The great, woefully under-appreciated American culture critic of the early 20th Century Gilbert Seldes remains my own North Star of pop culture criticism. I could go on forever about this guy, and almost did. I started researching a biography of him and his critical legacy, but Michael Kammen beat me to it with his fine 1996 evaluation of Seldes’ life and work. Still, my own appreciation of Seldes’ open, democratic spirit of criticism is a bit different from Kammen’s, even if I didn’t feel at the time that the world needed a second book-length study of the man. I explored some of those ideas in an essay Tom Heintjes kindly published in Hogan’s Alley No. 6 in 1999. It is reprinted below. I will also post soon Seldes’ original take on Krazy Kat and the comics generally from 1923’s The Seven Lively Arts. Almost a century later, I still think Seldes’ early observations about the unique aesthetic and cultural qualities of the comic strip remain indispensable to anyone trying to appreciate the form. – Ed.

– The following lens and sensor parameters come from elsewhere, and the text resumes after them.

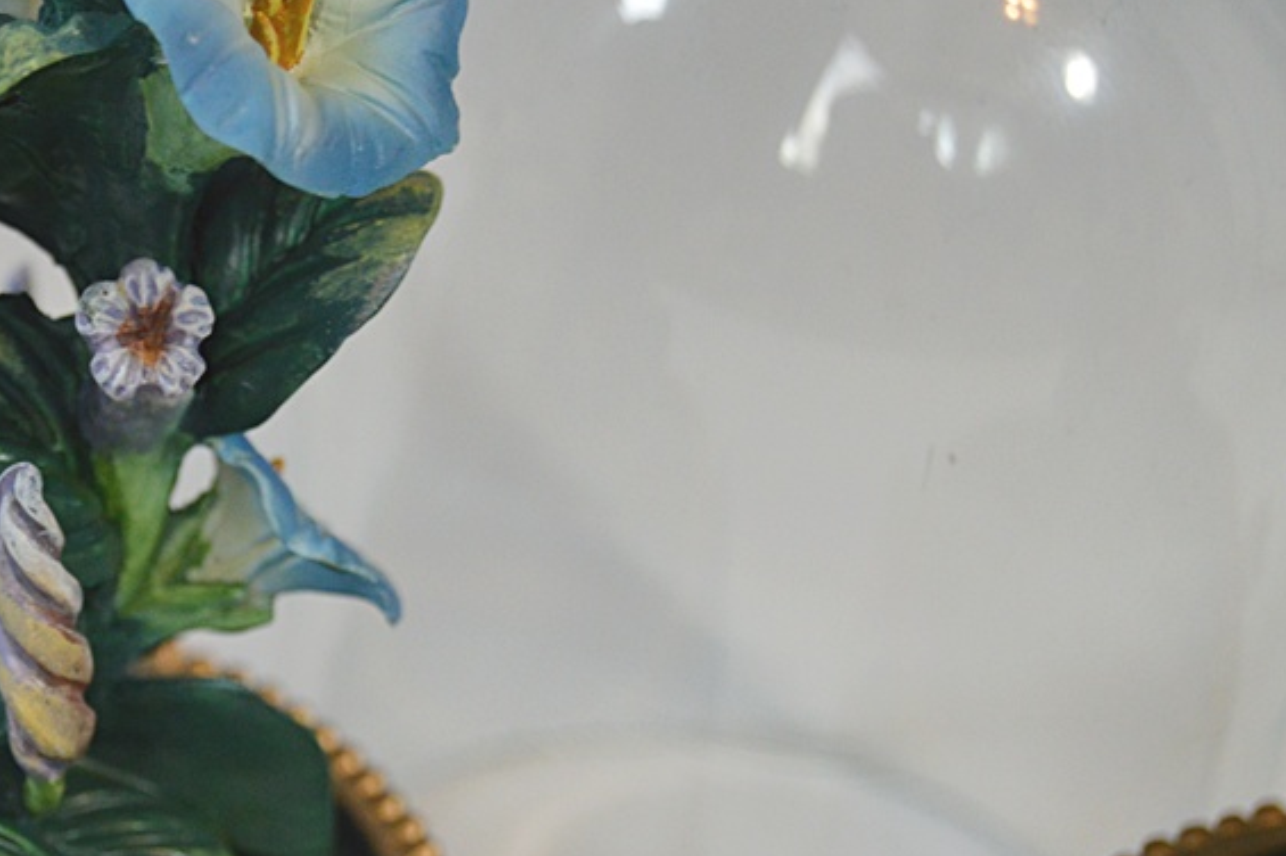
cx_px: 184
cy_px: 274
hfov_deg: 14.7
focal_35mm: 138
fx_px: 4927
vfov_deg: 9.9
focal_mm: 52
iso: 1000
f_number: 5.6
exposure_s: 1/60
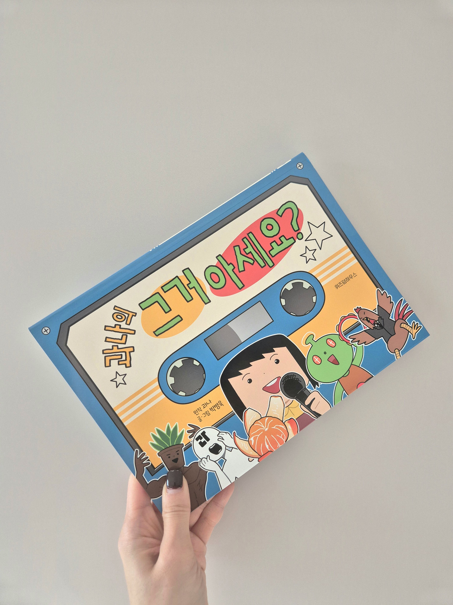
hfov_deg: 58.9
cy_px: 302
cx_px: 226
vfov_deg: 73.9
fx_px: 401
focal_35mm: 23
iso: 200
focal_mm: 5.4
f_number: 1.8
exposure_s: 1/182
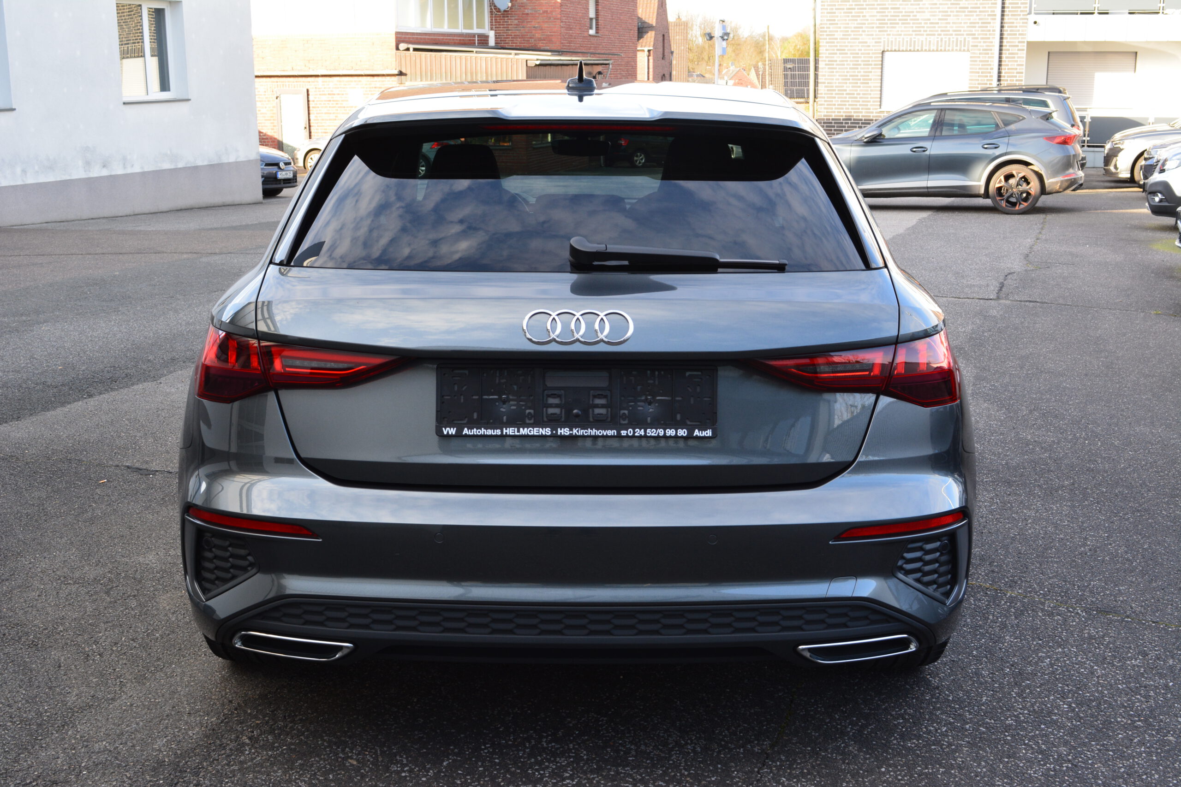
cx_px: 590
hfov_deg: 47.9
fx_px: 1329
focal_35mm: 40
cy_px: 394
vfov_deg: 33.0
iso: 400
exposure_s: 1/60
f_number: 10
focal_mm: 27
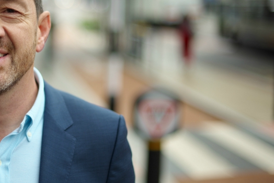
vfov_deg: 15.9
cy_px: 77
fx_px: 654
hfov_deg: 23.3
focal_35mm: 86
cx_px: 57
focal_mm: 50
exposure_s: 1/2000
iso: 200
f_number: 1.6
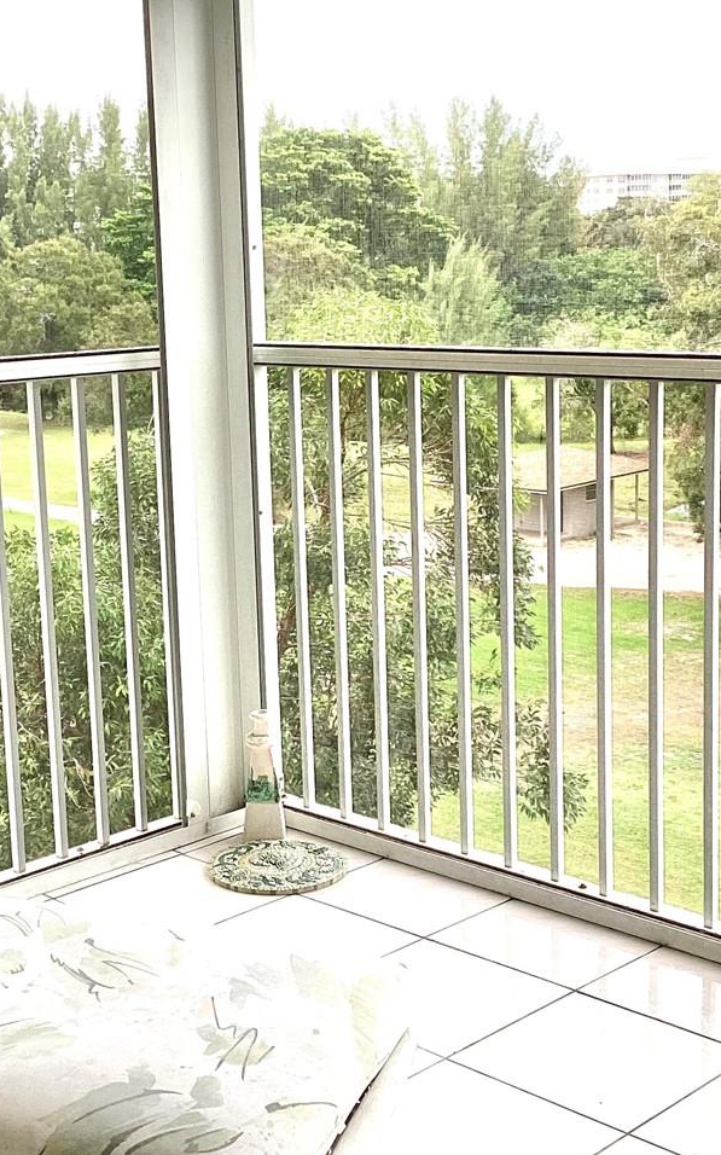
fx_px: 1730
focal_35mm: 55
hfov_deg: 23.5
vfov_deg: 36.9
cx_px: 296
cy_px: 544
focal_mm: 3.3
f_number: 2.4
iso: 25
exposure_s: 1/200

The Critic That Walks By Himself
The longtime and often lonely historians of the American comic strip have enjoyed an embarrassment of riches in recent years. What with centennial exhibits, commemorative postage stamps, some truly luscious reprints of seminal work and even—God help us—occasional academic scrutiny, the comic strip form seems poised to assume a place among the “respectable” mass media. But assembling the history of any medium, including the comic strip, requires more than rediscovering its primary documents, however fun that may be. A rich chronicle of an art form must also recount how the medium integrated itself into people’s lives, how it was understood and debated. In America, such a history must begin with the first thoughtful and genuinely critical celebrant of the modern popular arts in general and of the comic strip in particular. He was more responsible than any single American for getting common readers and other intellectuals to think about the comics that they enjoyed. Gilbert Seldes (1893-1970) was the father of comic-strip criticism, and his insights about the form represent an alternative, albeit now largely overlooked, path in the serious appraisal of our national pleasure.